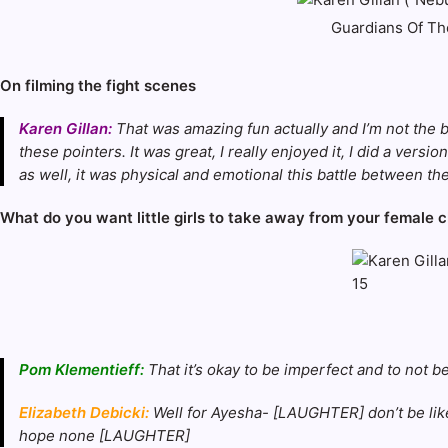
Guardians Of The
On filming the fight scenes
Karen Gillan:
That was amazing fun actually and I’m not the b
these pointers. It was great, I really enjoyed it, I did a ve
as well, it was physical and emotional this battle between the
What do you want little girls to take away from your female 
Pom Klementieff:
That it’s okay to be imperfect and to not 
Elizabeth Debicki:
Well for Ayesha- [LAUGHTER] don’t be lik
hope none [LAUGHTER]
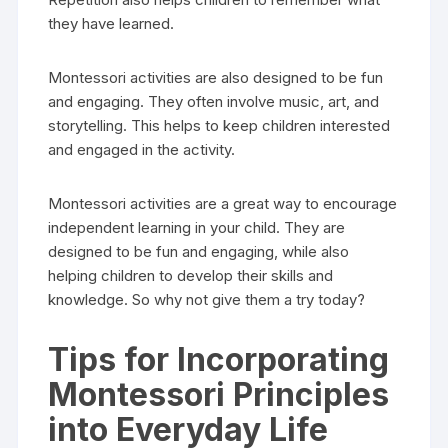
they have learned.
Montessori activities are also designed to be fun
and engaging. They often involve music, art, and
storytelling. This helps to keep children interested
and engaged in the activity.
Montessori activities are a great way to encourage
independent learning in your child. They are
designed to be fun and engaging, while also
helping children to develop their skills and
knowledge. So why not give them a try today?
Tips for Incorporating
Montessori Principles
into Everyday Life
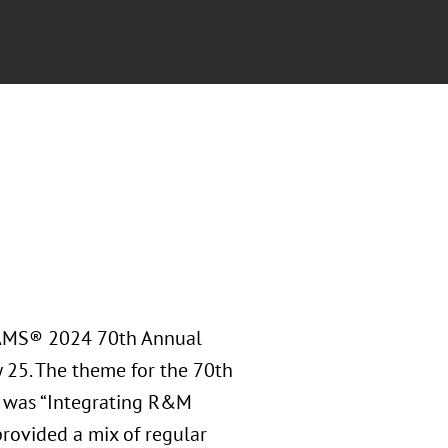
RAMS® 2024 70th Annual
y 25. The theme for the 70th
 was “Integrating R&M
rovided a mix of regular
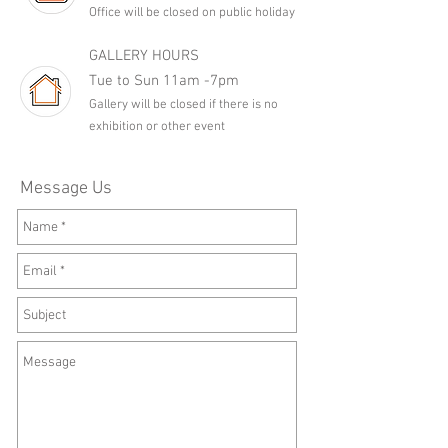
Office will be closed on public holiday
GALLERY HOURS
Tue to Sun 11am -7pm
Gallery will be closed if there is no
exhibition or other event
Message Us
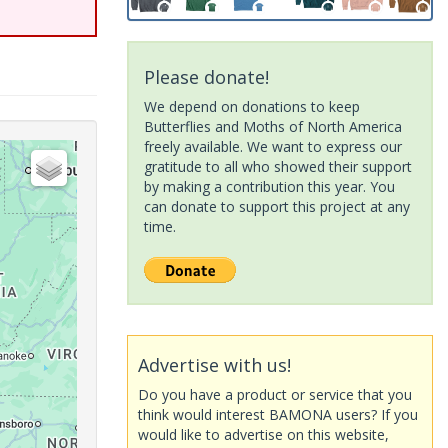
Please donate!
We depend on donations to keep
Butterflies and Moths of North America
freely available. We want to express our
gratitude to all who showed their support
by making a contribution this year. You
can donate to support this project at any
time.
Advertise with us!
Do you have a product or service that you
think would interest BAMONA users? If you
would like to advertise on this website,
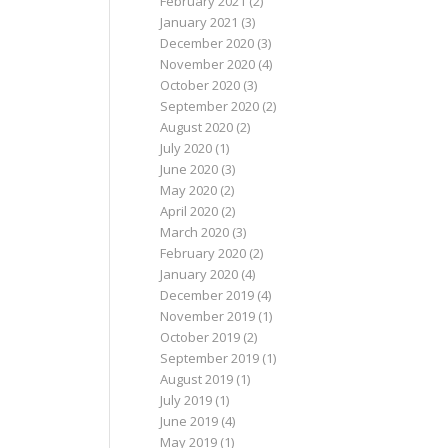
February 2021
(2)
January 2021
(3)
December 2020
(3)
November 2020
(4)
October 2020
(3)
September 2020
(2)
August 2020
(2)
July 2020
(1)
June 2020
(3)
May 2020
(2)
April 2020
(2)
March 2020
(3)
February 2020
(2)
January 2020
(4)
December 2019
(4)
November 2019
(1)
October 2019
(2)
September 2019
(1)
August 2019
(1)
July 2019
(1)
June 2019
(4)
May 2019
(1)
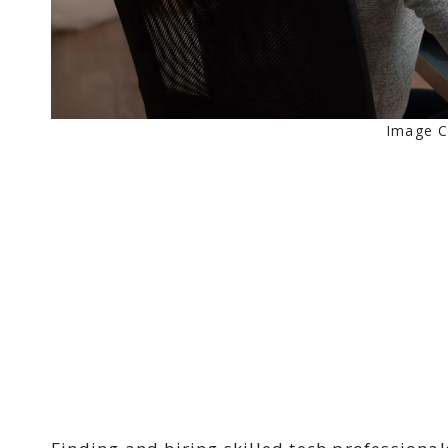
Image C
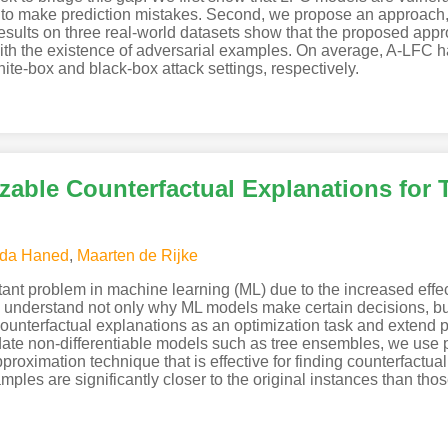
 to make prediction mistakes. Second, we propose an approach, A
esults on three real-world datasets show that the proposed appr
 with the existence of adversarial examples. On average, A-LFC
hite-box and black-box attack settings, respectively.
zable Counterfactual Explanations for
da Haned
,
Maarten de Rijke
tant problem in machine learning (ML) due to the increased eff
s understand not only why ML models make certain decisions, bu
unterfactual explanations as an optimization task and extend p
date non-differentiable models such as tree ensembles, we use p
oximation technique that is effective for finding counterfactual 
ples are significantly closer to the original instances than tho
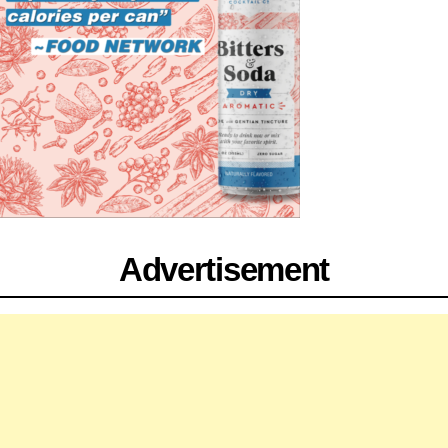
Advertisement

^^^^^^^^^^^^^^^^

Work to complete
What lines in the records above include the string "closed"? Copy each one.

Solution to this exercise
Office will be closed on public holiday
Gallery will be closed if there is no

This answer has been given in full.